• **TASK PROMPT**
No pictures belong in the answer. Repeat all the entries exactly.

Page images and extracted text
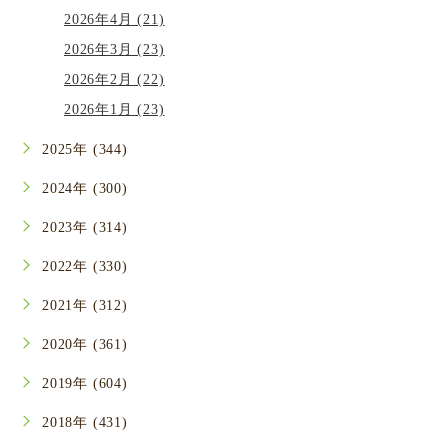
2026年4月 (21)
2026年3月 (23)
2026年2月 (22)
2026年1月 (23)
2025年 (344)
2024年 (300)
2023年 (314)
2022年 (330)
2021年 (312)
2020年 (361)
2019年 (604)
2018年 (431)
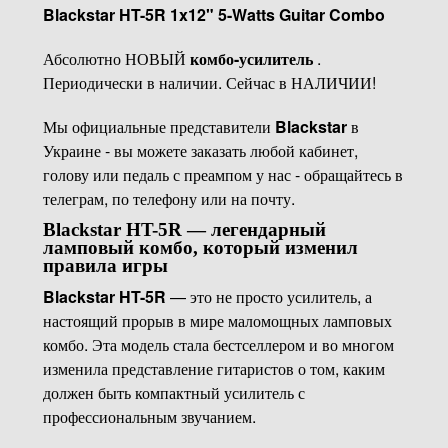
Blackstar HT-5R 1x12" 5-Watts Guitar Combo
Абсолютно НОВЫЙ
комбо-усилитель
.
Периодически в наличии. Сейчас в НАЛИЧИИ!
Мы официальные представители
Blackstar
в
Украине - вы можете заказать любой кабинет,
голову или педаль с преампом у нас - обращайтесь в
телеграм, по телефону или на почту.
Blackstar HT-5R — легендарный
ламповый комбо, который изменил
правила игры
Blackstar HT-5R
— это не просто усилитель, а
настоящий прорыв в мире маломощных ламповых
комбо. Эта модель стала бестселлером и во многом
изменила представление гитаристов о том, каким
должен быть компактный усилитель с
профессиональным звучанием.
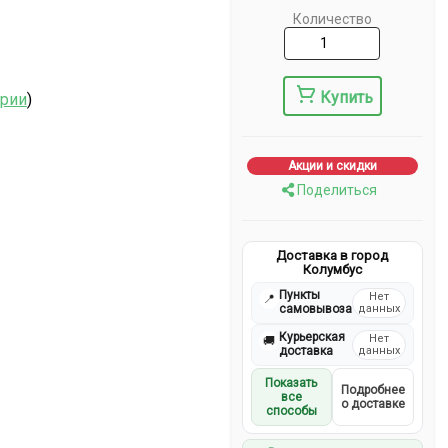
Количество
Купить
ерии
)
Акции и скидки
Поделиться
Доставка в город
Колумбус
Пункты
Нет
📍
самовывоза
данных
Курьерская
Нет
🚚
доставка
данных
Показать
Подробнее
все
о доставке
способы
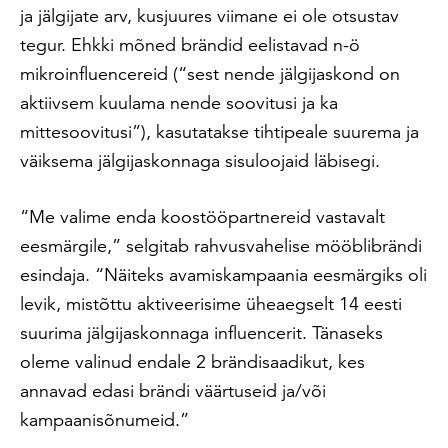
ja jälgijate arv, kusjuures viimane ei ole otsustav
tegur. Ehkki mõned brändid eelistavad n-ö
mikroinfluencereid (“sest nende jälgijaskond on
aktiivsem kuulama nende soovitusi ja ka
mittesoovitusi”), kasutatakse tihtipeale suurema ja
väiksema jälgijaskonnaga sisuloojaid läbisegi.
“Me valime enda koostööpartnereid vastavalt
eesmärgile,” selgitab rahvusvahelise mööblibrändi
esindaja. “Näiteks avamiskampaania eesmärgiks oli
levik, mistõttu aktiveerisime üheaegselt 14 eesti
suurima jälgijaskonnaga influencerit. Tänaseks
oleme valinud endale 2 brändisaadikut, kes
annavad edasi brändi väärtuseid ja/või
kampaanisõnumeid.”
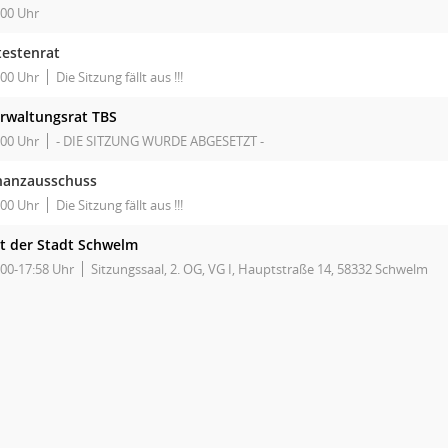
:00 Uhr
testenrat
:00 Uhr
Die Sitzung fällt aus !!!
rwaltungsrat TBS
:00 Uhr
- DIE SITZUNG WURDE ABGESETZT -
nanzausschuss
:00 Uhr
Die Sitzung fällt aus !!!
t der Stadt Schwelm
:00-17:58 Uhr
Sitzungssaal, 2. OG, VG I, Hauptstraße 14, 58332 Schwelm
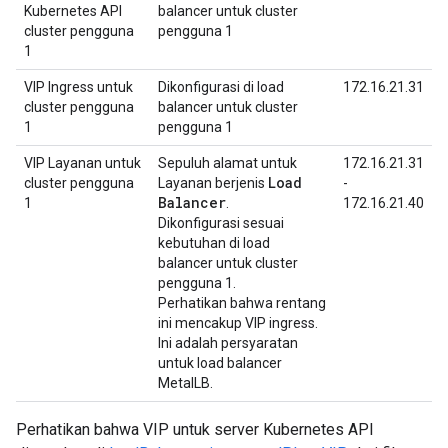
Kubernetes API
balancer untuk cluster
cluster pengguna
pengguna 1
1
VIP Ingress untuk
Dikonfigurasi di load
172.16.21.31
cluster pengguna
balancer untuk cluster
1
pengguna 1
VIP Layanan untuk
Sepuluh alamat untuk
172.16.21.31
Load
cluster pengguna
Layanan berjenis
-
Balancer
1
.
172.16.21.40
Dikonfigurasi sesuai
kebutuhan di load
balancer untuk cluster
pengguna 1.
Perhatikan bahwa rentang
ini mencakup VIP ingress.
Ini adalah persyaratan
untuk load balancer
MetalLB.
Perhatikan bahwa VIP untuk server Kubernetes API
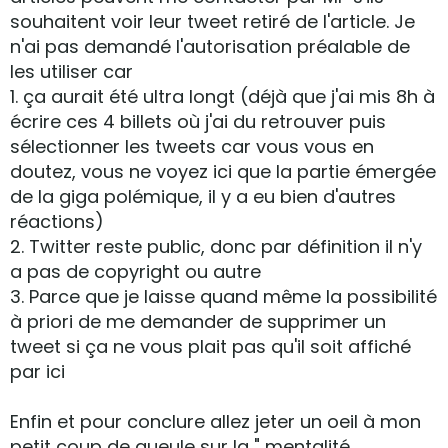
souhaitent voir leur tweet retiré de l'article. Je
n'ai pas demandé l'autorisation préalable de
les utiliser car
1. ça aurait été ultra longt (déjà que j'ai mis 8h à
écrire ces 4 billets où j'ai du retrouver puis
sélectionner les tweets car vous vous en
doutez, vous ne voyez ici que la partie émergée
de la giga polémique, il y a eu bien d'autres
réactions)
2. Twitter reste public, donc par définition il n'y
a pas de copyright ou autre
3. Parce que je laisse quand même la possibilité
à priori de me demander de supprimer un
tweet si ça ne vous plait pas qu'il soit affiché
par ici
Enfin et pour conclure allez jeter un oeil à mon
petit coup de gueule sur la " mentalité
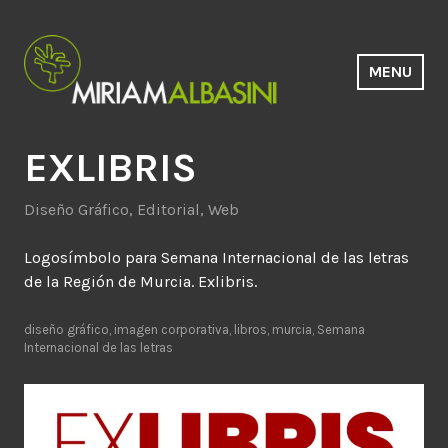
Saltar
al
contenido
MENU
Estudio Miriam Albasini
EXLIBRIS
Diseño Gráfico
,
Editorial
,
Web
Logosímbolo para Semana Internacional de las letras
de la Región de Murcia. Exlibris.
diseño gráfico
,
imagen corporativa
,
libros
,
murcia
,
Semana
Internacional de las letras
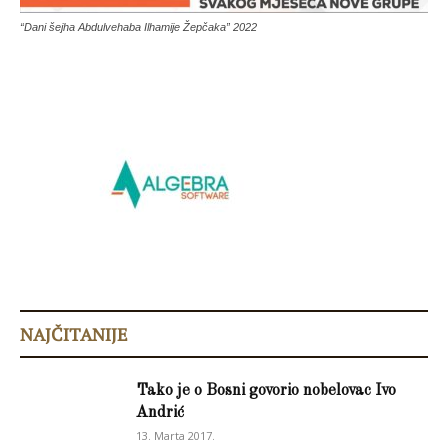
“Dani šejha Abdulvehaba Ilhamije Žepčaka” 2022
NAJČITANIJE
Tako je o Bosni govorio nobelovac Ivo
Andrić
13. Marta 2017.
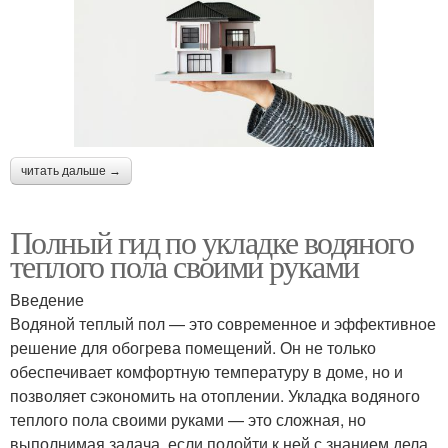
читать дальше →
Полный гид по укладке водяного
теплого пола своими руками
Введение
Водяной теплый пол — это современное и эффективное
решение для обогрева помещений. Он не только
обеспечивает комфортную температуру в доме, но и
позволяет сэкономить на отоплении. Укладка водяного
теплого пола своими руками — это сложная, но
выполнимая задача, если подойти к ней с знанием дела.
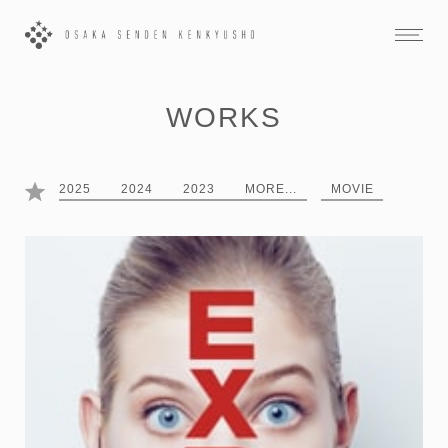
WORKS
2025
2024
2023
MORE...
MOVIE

• **EXERCISE ANSWER**
2026年4月 (21)
2026年3月 (23)
2026年2月 (22)
2026年1月 (23)
2025年 (344)
2024年 (300)
2023年 (314)
2022年 (330)
2021年 (312)
2020年 (361)
2019年 (604)
2018年 (431)
Blackstar HT-5R 1x12" 5-Watts Guitar Combo
Абсолютно НОВЫЙ
комбо-усилитель
.
Периодически в наличии. Сейчас в НАЛИЧИИ!
Мы официальные представители
Blackstar
в
Украине - вы можете заказать любой кабинет,
голову или педаль с преампом у нас - обращайтесь в
телеграм, по телефону или на почту.
Blackstar HT-5R — легендарный
ламповый комбо, который изменил
правила игры
Blackstar HT-5R
— это не просто усилитель, а
настоящий прорыв в мире маломощных ламповых
комбо. Эта модель стала бестселлером и во многом
изменила представление гитаристов о том, каким
должен быть компактный усилитель с
профессиональным звучанием.
Количество
Купить
ерии
)
Акции и скидки
Поделиться
Доставка в город
Колумбус
Пункты
Нет
📍
самовывоза
данных
Курьерская
Нет
🚚
доставка
данных
Показать
Подробнее
все
о доставке
способы
ja jälgijate arv, kusjuures viimane ei ole otsustav
tegur. Ehkki mõned brändid eelistavad n-ö
mikroinfluencereid (“sest nende jälgijaskond on
aktiivsem kuulama nende soovitusi ja ka
mittesoovitusi”), kasutatakse tihtipeale suurema ja
väiksema jälgijaskonnaga sisuloojaid läbisegi.
“Me valime enda koostööpartnereid vastavalt
eesmärgile,” selgitab rahvusvahelise mööblibrändi
esindaja. “Näiteks avamiskampaania eesmärgiks oli
levik, mistõttu aktiveerisime üheaegselt 14 eesti
suurima jälgijaskonnaga influencerit. Tänaseks
oleme valinud endale 2 brändisaadikut, kes
annavad edasi brändi väärtuseid ja/või
kampaanisõnumeid.”
:00 Uhr
testenrat
:00 Uhr
Die Sitzung fällt aus !!!
rwaltungsrat TBS
:00 Uhr
- DIE SITZUNG WURDE ABGESETZT -
nanzausschuss
:00 Uhr
Die Sitzung fällt aus !!!
t der Stadt Schwelm
:00-17:58 Uhr
Sitzungssaal, 2. OG, VG I, Hauptstraße 14, 58332 Schwelm
Kubernetes API
balancer untuk cluster
cluster pengguna
pengguna 1
1
VIP Ingress untuk
Dikonfigurasi di load
172.16.21.31
cluster pengguna
balancer untuk cluster
1
pengguna 1
VIP Layanan untuk
Sepuluh alamat untuk
172.16.21.31
Load
cluster pengguna
Layanan berjenis
-
Balancer
1
.
172.16.21.40
Dikonfigurasi sesuai
kebutuhan di load
balancer untuk cluster
pengguna 1.
Perhatikan bahwa rentang
ini mencakup VIP ingress.
Ini adalah persyaratan
untuk load balancer
MetalLB.
Perhatikan bahwa VIP untuk server Kubernetes API
souhaitent voir leur tweet retiré de l'article. Je
n'ai pas demandé l'autorisation préalable de
les utiliser car
1. ça aurait été ultra longt (déjà que j'ai mis 8h à
écrire ces 4 billets où j'ai du retrouver puis
sélectionner les tweets car vous vous en
doutez, vous ne voyez ici que la partie émergée
de la giga polémique, il y a eu bien d'autres
réactions)
2. Twitter reste public, donc par définition il n'y
a pas de copyright ou autre
3. Parce que je laisse quand même la possibilité
à priori de me demander de supprimer un
tweet si ça ne vous plait pas qu'il soit affiché
par ici
Enfin et pour conclure allez jeter un oeil à mon
petit coup de gueule sur la " mentalité
Saltar
al
contenido
MENU
Estudio Miriam Albasini
EXLIBRIS
Diseño Gráfico
,
Editorial
,
Web
Logosímbolo para Semana Internacional de las letras
de la Región de Murcia. Exlibris.
diseño gráfico
,
imagen corporativa
,
libros
,
murcia
,
Semana
Internacional de las letras
“Dani šejha Abdulvehaba Ilhamije Žepčaka” 2022
NAJČITANIJE
Tako je o Bosni govorio nobelovac Ivo
Andrić
13. Marta 2017.
читать дальше →
Полный гид по укладке водяного
теплого пола своими руками
Введение
Водяной теплый пол — это современное и эффективное
решение для обогрева помещений. Он не только
обеспечивает комфортную температуру в доме, но и
позволяет сэкономить на отоплении. Укладка водяного
теплого пола своими руками — это сложная, но
выполнимая задача, если подойти к ней с знанием дела.
WORKS
2025
2024
2023
MORE...
MOVIE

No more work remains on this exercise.